# Problem description
Reproduce every line of the entries below, character for character, with no changes.

# Records to use
· · · · ·
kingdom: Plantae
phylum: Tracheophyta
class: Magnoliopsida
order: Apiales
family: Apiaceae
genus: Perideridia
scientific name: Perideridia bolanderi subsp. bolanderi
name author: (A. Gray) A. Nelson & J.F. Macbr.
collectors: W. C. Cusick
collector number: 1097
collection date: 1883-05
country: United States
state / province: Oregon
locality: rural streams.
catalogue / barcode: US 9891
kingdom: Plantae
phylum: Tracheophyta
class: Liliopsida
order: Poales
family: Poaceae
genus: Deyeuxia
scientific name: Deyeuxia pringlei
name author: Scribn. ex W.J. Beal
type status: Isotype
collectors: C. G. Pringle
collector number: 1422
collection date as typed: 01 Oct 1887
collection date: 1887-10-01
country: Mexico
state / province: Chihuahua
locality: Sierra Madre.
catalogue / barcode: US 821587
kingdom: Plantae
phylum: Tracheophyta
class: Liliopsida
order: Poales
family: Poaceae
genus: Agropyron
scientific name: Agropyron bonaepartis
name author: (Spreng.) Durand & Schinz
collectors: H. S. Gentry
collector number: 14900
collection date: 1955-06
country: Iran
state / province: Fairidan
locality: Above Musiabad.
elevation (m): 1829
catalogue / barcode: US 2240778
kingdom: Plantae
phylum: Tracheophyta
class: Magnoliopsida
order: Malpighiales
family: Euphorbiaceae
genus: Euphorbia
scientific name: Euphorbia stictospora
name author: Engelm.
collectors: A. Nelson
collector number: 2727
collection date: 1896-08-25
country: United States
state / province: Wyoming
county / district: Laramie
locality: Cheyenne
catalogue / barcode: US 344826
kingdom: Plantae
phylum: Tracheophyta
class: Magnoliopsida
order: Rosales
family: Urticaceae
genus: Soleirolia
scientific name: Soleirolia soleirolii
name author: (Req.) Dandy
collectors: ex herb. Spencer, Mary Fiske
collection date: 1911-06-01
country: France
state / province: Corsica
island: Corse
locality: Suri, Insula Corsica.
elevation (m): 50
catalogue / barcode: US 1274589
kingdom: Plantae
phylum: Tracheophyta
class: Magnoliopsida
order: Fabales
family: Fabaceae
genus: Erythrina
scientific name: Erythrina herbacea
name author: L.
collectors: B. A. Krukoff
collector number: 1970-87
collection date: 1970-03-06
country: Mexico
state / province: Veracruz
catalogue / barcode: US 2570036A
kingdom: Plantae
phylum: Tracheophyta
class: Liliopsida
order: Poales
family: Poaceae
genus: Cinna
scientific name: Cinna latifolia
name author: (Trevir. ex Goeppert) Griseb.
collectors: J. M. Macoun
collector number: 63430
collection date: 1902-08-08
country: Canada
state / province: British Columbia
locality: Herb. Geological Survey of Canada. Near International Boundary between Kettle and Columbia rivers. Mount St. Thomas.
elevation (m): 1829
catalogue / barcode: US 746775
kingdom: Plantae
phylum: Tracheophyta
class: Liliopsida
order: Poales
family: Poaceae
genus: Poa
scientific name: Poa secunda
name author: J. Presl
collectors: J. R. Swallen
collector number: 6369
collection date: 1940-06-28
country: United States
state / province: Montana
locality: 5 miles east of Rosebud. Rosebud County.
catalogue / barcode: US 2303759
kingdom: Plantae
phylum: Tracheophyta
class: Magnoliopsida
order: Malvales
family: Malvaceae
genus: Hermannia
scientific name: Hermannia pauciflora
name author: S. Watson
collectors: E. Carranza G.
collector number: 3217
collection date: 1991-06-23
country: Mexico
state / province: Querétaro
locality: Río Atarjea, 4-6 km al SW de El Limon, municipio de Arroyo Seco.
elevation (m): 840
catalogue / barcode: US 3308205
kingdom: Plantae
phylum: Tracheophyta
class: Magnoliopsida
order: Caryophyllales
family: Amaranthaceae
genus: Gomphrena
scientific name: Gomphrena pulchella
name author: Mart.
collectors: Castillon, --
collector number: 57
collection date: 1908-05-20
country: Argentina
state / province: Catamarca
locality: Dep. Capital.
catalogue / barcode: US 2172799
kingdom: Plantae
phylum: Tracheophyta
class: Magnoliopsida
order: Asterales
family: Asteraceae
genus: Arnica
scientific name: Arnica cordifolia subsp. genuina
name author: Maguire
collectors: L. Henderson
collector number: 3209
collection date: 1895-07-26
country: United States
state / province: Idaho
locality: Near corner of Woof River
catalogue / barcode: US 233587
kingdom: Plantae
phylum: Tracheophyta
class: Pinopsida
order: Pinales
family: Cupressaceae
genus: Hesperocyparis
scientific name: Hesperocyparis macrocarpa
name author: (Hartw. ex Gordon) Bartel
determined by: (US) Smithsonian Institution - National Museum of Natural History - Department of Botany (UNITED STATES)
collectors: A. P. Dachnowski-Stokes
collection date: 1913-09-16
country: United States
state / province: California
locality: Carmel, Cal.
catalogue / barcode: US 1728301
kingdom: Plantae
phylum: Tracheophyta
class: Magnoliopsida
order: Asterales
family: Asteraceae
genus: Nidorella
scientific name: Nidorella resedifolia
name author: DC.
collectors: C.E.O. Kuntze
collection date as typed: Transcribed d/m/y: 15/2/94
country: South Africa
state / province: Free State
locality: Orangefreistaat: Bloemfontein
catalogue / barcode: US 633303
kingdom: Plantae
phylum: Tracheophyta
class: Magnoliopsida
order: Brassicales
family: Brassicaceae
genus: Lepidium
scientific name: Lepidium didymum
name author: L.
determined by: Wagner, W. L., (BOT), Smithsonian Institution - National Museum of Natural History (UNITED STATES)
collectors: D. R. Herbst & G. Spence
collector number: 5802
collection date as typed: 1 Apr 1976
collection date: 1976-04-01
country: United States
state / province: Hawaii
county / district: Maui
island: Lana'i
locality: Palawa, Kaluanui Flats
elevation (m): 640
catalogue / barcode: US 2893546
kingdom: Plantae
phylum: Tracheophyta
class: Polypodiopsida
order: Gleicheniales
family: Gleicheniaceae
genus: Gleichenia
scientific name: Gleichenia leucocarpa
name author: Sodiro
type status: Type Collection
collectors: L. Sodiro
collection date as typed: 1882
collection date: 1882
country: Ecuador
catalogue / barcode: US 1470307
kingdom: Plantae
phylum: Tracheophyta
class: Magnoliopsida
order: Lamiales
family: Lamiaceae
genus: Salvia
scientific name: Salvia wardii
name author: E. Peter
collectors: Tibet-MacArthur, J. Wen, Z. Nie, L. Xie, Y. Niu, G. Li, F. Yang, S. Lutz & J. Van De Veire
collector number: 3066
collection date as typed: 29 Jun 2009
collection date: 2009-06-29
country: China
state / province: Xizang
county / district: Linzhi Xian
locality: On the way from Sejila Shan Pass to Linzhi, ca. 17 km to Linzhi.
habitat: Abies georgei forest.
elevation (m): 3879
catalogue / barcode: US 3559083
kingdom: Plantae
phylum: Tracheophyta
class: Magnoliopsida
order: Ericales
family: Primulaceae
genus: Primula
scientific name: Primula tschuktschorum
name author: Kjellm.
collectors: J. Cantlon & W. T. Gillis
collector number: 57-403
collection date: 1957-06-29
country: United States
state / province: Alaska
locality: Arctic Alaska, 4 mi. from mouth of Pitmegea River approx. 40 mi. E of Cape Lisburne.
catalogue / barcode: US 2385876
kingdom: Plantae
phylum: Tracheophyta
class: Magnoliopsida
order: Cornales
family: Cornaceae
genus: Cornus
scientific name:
· · · · ·
# Solution
kingdom: Plantae
phylum: Tracheophyta
class: Magnoliopsida
order: Apiales
family: Apiaceae
genus: Perideridia
scientific name: Perideridia bolanderi subsp. bolanderi
name author: (A. Gray) A. Nelson & J.F. Macbr.
collectors: W. C. Cusick
collector number: 1097
collection date: 1883-05
country: United States
state / province: Oregon
locality: rural streams.
catalogue / barcode: US 9891
kingdom: Plantae
phylum: Tracheophyta
class: Liliopsida
order: Poales
family: Poaceae
genus: Deyeuxia
scientific name: Deyeuxia pringlei
name author: Scribn. ex W.J. Beal
type status: Isotype
collectors: C. G. Pringle
collector number: 1422
collection date as typed: 01 Oct 1887
collection date: 1887-10-01
country: Mexico
state / province: Chihuahua
locality: Sierra Madre.
catalogue / barcode: US 821587
kingdom: Plantae
phylum: Tracheophyta
class: Liliopsida
order: Poales
family: Poaceae
genus: Agropyron
scientific name: Agropyron bonaepartis
name author: (Spreng.) Durand & Schinz
collectors: H. S. Gentry
collector number: 14900
collection date: 1955-06
country: Iran
state / province: Fairidan
locality: Above Musiabad.
elevation (m): 1829
catalogue / barcode: US 2240778
kingdom: Plantae
phylum: Tracheophyta
class: Magnoliopsida
order: Malpighiales
family: Euphorbiaceae
genus: Euphorbia
scientific name: Euphorbia stictospora
name author: Engelm.
collectors: A. Nelson
collector number: 2727
collection date: 1896-08-25
country: United States
state / province: Wyoming
county / district: Laramie
locality: Cheyenne
catalogue / barcode: US 344826
kingdom: Plantae
phylum: Tracheophyta
class: Magnoliopsida
order: Rosales
family: Urticaceae
genus: Soleirolia
scientific name: Soleirolia soleirolii
name author: (Req.) Dandy
collectors: ex herb. Spencer, Mary Fiske
collection date: 1911-06-01
country: France
state / province: Corsica
island: Corse
locality: Suri, Insula Corsica.
elevation (m): 50
catalogue / barcode: US 1274589
kingdom: Plantae
phylum: Tracheophyta
class: Magnoliopsida
order: Fabales
family: Fabaceae
genus: Erythrina
scientific name: Erythrina herbacea
name author: L.
collectors: B. A. Krukoff
collector number: 1970-87
collection date: 1970-03-06
country: Mexico
state / province: Veracruz
catalogue / barcode: US 2570036A
kingdom: Plantae
phylum: Tracheophyta
class: Liliopsida
order: Poales
family: Poaceae
genus: Cinna
scientific name: Cinna latifolia
name author: (Trevir. ex Goeppert) Griseb.
collectors: J. M. Macoun
collector number: 63430
collection date: 1902-08-08
country: Canada
state / province: British Columbia
locality: Herb. Geological Survey of Canada. Near International Boundary between Kettle and Columbia rivers. Mount St. Thomas.
elevation (m): 1829
catalogue / barcode: US 746775
kingdom: Plantae
phylum: Tracheophyta
class: Liliopsida
order: Poales
family: Poaceae
genus: Poa
scientific name: Poa secunda
name author: J. Presl
collectors: J. R. Swallen
collector number: 6369
collection date: 1940-06-28
country: United States
state / province: Montana
locality: 5 miles east of Rosebud. Rosebud County.
catalogue / barcode: US 2303759
kingdom: Plantae
phylum: Tracheophyta
class: Magnoliopsida
order: Malvales
family: Malvaceae
genus: Hermannia
scientific name: Hermannia pauciflora
name author: S. Watson
collectors: E. Carranza G.
collector number: 3217
collection date: 1991-06-23
country: Mexico
state / province: Querétaro
locality: Río Atarjea, 4-6 km al SW de El Limon, municipio de Arroyo Seco.
elevation (m): 840
catalogue / barcode: US 3308205
kingdom: Plantae
phylum: Tracheophyta
class: Magnoliopsida
order: Caryophyllales
family: Amaranthaceae
genus: Gomphrena
scientific name: Gomphrena pulchella
name author: Mart.
collectors: Castillon, --
collector number: 57
collection date: 1908-05-20
country: Argentina
state / province: Catamarca
locality: Dep. Capital.
catalogue / barcode: US 2172799
kingdom: Plantae
phylum: Tracheophyta
class: Magnoliopsida
order: Asterales
family: Asteraceae
genus: Arnica
scientific name: Arnica cordifolia subsp. genuina
name author: Maguire
collectors: L. Henderson
collector number: 3209
collection date: 1895-07-26
country: United States
state / province: Idaho
locality: Near corner of Woof River
catalogue / barcode: US 233587
kingdom: Plantae
phylum: Tracheophyta
class: Pinopsida
order: Pinales
family: Cupressaceae
genus: Hesperocyparis
scientific name: Hesperocyparis macrocarpa
name author: (Hartw. ex Gordon) Bartel
determined by: (US) Smithsonian Institution - National Museum of Natural History - Department of Botany (UNITED STATES)
collectors: A. P. Dachnowski-Stokes
collection date: 1913-09-16
country: United States
state / province: California
locality: Carmel, Cal.
catalogue / barcode: US 1728301
kingdom: Plantae
phylum: Tracheophyta
class: Magnoliopsida
order: Asterales
family: Asteraceae
genus: Nidorella
scientific name: Nidorella resedifolia
name author: DC.
collectors: C.E.O. Kuntze
collection date as typed: Transcribed d/m/y: 15/2/94
country: South Africa
state / province: Free State
locality: Orangefreistaat: Bloemfontein
catalogue / barcode: US 633303
kingdom: Plantae
phylum: Tracheophyta
class: Magnoliopsida
order: Brassicales
family: Brassicaceae
genus: Lepidium
scientific name: Lepidium didymum
name author: L.
determined by: Wagner, W. L., (BOT), Smithsonian Institution - National Museum of Natural History (UNITED STATES)
collectors: D. R. Herbst & G. Spence
collector number: 5802
collection date as typed: 1 Apr 1976
collection date: 1976-04-01
country: United States
state / province: Hawaii
county / district: Maui
island: Lana'i
locality: Palawa, Kaluanui Flats
elevation (m): 640
catalogue / barcode: US 2893546
kingdom: Plantae
phylum: Tracheophyta
class: Polypodiopsida
order: Gleicheniales
family: Gleicheniaceae
genus: Gleichenia
scientific name: Gleichenia leucocarpa
name author: Sodiro
type status: Type Collection
collectors: L. Sodiro
collection date as typed: 1882
collection date: 1882
country: Ecuador
catalogue / barcode: US 1470307
kingdom: Plantae
phylum: Tracheophyta
class: Magnoliopsida
order: Lamiales
family: Lamiaceae
genus: Salvia
scientific name: Salvia wardii
name author: E. Peter
collectors: Tibet-MacArthur, J. Wen, Z. Nie, L. Xie, Y. Niu, G. Li, F. Yang, S. Lutz & J. Van De Veire
collector number: 3066
collection date as typed: 29 Jun 2009
collection date: 2009-06-29
country: China
state / province: Xizang
county / district: Linzhi Xian
locality: On the way from Sejila Shan Pass to Linzhi, ca. 17 km to Linzhi.
habitat: Abies georgei forest.
elevation (m): 3879
catalogue / barcode: US 3559083
kingdom: Plantae
phylum: Tracheophyta
class: Magnoliopsida
order: Ericales
family: Primulaceae
genus: Primula
scientific name: Primula tschuktschorum
name author: Kjellm.
collectors: J. Cantlon & W. T. Gillis
collector number: 57-403
collection date: 1957-06-29
country: United States
state / province: Alaska
locality: Arctic Alaska, 4 mi. from mouth of Pitmegea River approx. 40 mi. E of Cape Lisburne.
catalogue / barcode: US 2385876
kingdom: Plantae
phylum: Tracheophyta
class: Magnoliopsida
order: Cornales
family: Cornaceae
genus: Cornus
scientific name:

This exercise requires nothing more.